After posting “Bubbles Greenspan” I started thinking about the larger impact that Alan Greenspan’s monetary policies will have on our nation. This is what I’ve come up with so far.
MR. HYDE … In my post I suggested that Greenspan’s policies largely went by the book and complimented deregulation by making money readily available in measured amounts. This helped satisfy America’s financial needs during the Reagan-Bush I years. With the arrival of Bill Clinton and his deficit reduction policies (i.e. tax hikes and budget cuts) Greenspan promised and delivered Fed policies that helped produce economic growth and healthy surpluses. In the process he helped show that the Fed is not so apolitical, and that entrepreneurs don’t wait around for the marginal tax rate to fall in order to work hard and/or have a good idea. So far so good.

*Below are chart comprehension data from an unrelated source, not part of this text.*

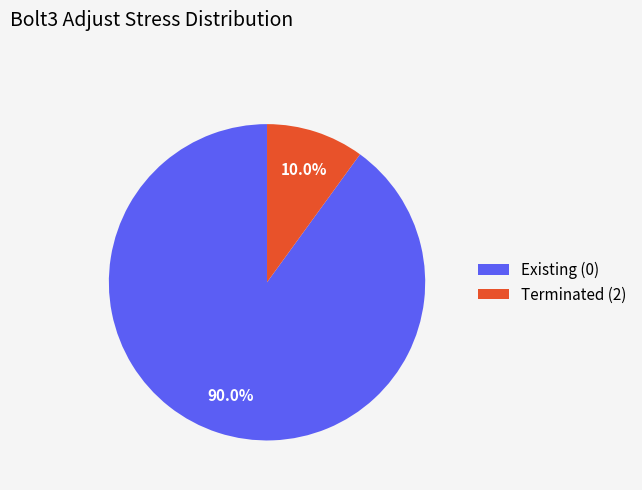

What is the largest slice in the pie chart?

Existing (0)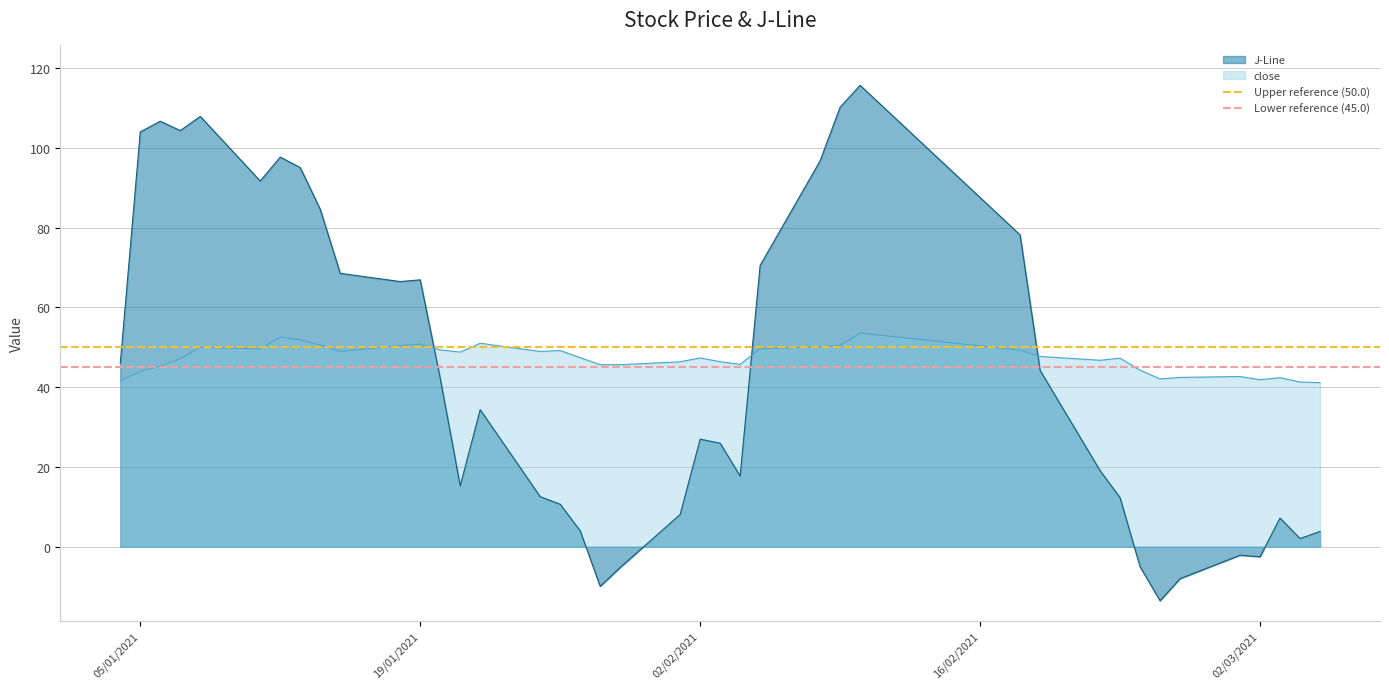

How many times do J-Line and close cross each other?

3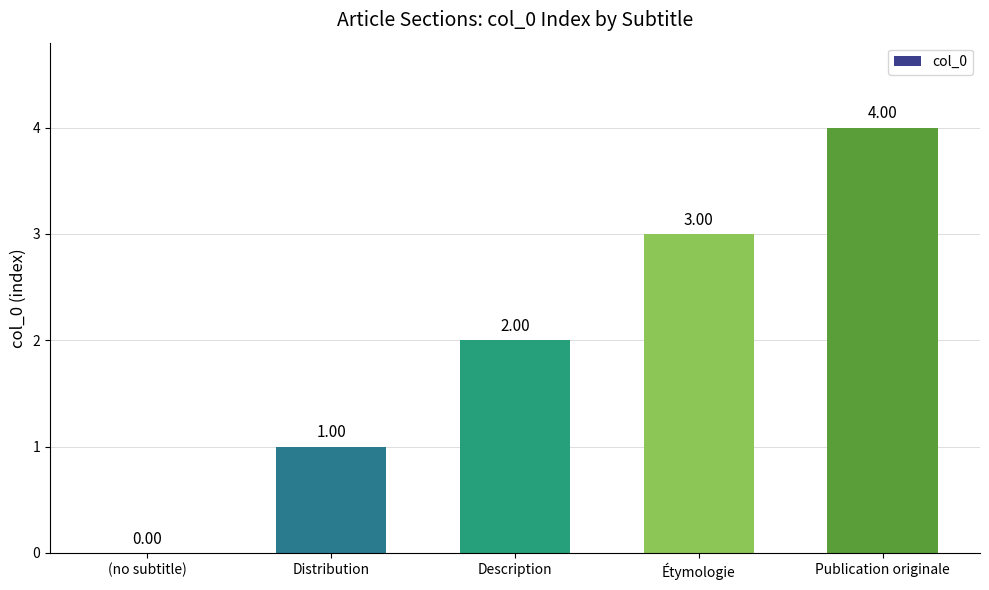

Which category has the highest value across all series?

Publication originale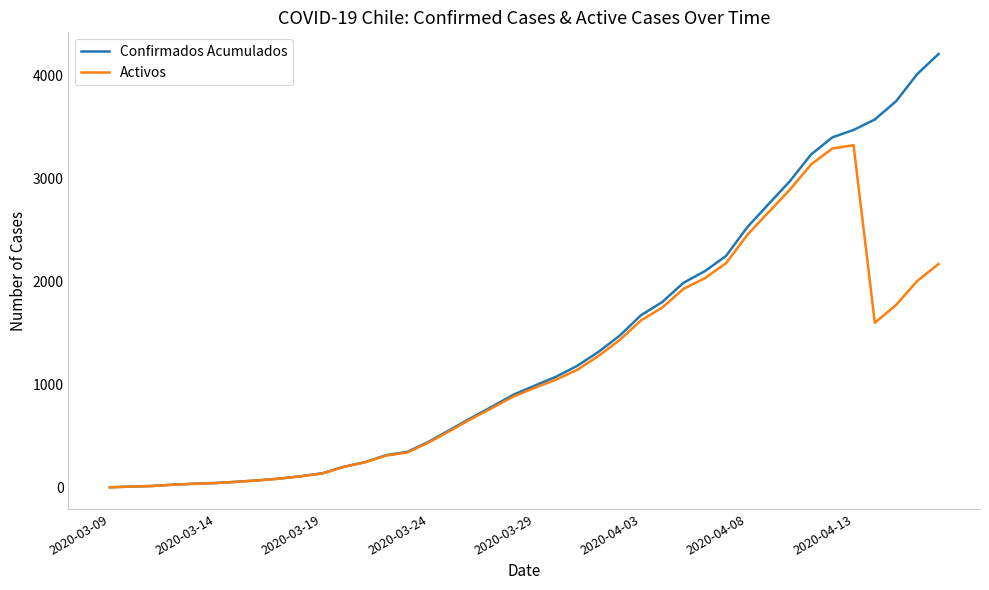

Rank the series by their maximum value, from lowest to highest.

Activos, Confirmados Acumulados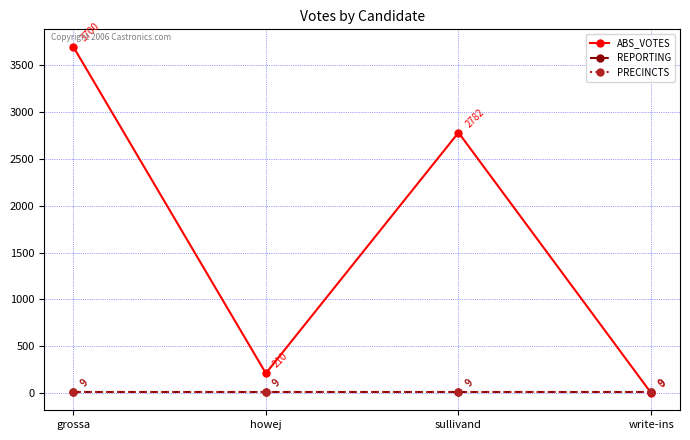

Where do PRECINCTS and ABS_VOTES first cross each other?

sullivand and write-ins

DR. JEKYLL … But then George Bush entered the White House in 2001. Greenspan proceeded to undermine what good his policies may have done by foolishly supporting a massive transfer of wealth (budget surpluses) to America’s financial elites through Bush’s ill-targeted tax cuts. What good had been produced by careful economic policies and monetary prudence was wiped out by Greenspan’s imprudent trust in the reckless policies of Born Again supply-side economics. In the process, he helped insure that the national debt would not be paid down, nor would investments in infrastructures be made (Louisiana and Minnesota show what happens when infrastructures are ignored). In the process Greenspan showed himself to be a political hack of the first order.
DR. JEKYLL ON STEROIDS … It seems to me, the real threat lies in what lurks around the corner. After taking a look at economist J. Bradford De Long’s article on America’s inflationary 1970s something else became clear about Greenspan's tenure. De Long argues convincingly that while OPEC's oil price hikes in the 1970s may have energized inflationary pressures, they only exacerbated what was already a bad situation. Simply put dollar policies and U.S. spending from the 1950s and 1960s had already planted the seeds of inflation. Inflation was going to happen one way or the other in the U.S. after the 1960s. This is what makes the past 28 years so important, and Greenspan’s political hackery so much worse than one might think.
Since 1981 we have added $8.1 trillion to our national debt. We borrow recklessly and run record budget deficits year after year, as if tomorrow will never come. Still, the only time Greenspan saw fit to do his job and guard the integrity of the dollar – which is the only real goal of any central banker – was when Bill Clinton came to office. It was then that he made deficits his primary concern. And if Greenspan’s own account of events are true, he not only got religion suddenly, but he played a pretty good game of political extortion with Bill Clinton.
So why the change of heart when President Bush came to office? While we can debate the answer to this question, there's little doubt that Greenspan’s tenure will be marred by the fact that he allowed one Republican administration after another to wander aimlessly in his monetary forest. Today, as was the case in the early 1970s, the American economy has become primed for inflation.
With the jobs protecting "Shadow of the Depression" gone (which Brad De Long explains), and with deregulated Globalization on the march, there is little to inhibit policymakers from going after workers and wages when the scourge of inflation rears its ugly head. Nice.